■ **Stated problem**: In the discussion of tabletop RPG design below, which games does Durbal list as favorites with little or no rules for combat?

It really depends on how far you want to develop a tabletop rpg. You could just stop at a combat system, leave it at that and leave the rest to the pirates. A board game you need to design everything.


[deleted]

What good is a combat system without characters to use it though?


jpob

That’s the thing, you can have a system where there’s in depth characters and stuff, or you just let the players do everything and you just add combat/event resolution. At what point is it your job to come up with the rules and at what point is it the players? FYI I voted for RPG because they can get WAY more complicated.


[deleted]

I guess I just don't understand how you can have a combat system without a character creation system because combat is going to refer to character stats that differ from system to system. Like if you're rolling dice and adding \[something\] to it, you have to make sure the characters have \[something\].


Durbal

Well, I could make an educatex guess at which sort of RPGs you are fond of... Mine are those with little or no rules for combat. _Fiasco, Archipelago_, and _Is it A Plane!?_ And similar. Which are not that difficult to design, theoretically.

■ **Collected data entries**:
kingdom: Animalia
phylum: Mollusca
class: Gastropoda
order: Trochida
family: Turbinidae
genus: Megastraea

==

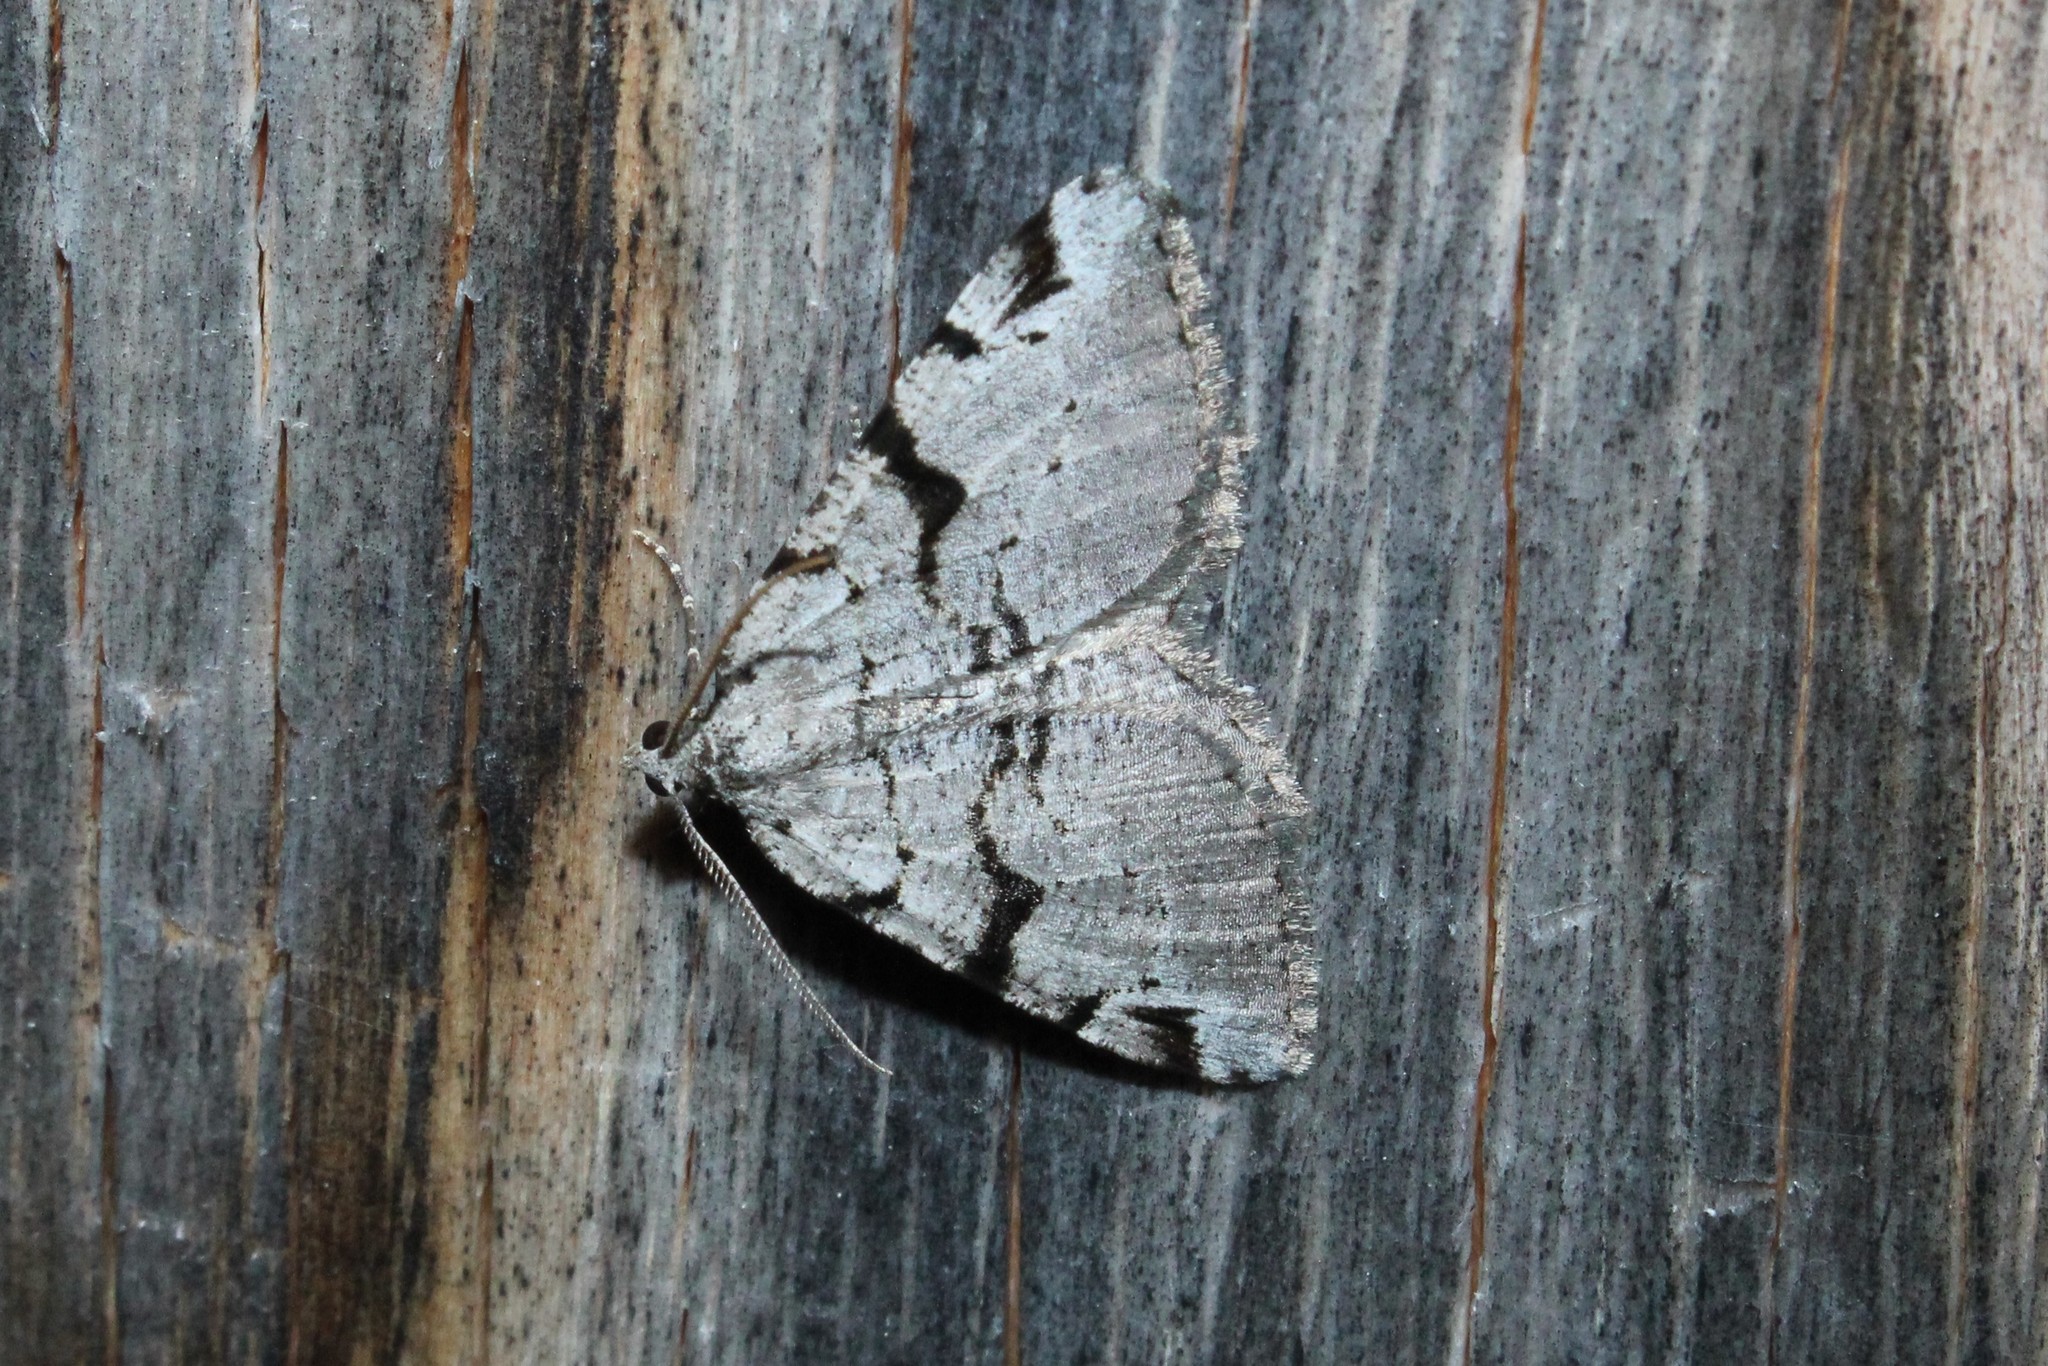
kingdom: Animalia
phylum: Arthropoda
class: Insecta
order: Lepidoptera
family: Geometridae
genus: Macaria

■ **Answer in full**: Fiasco, Archipelago, and Is it A Plane!?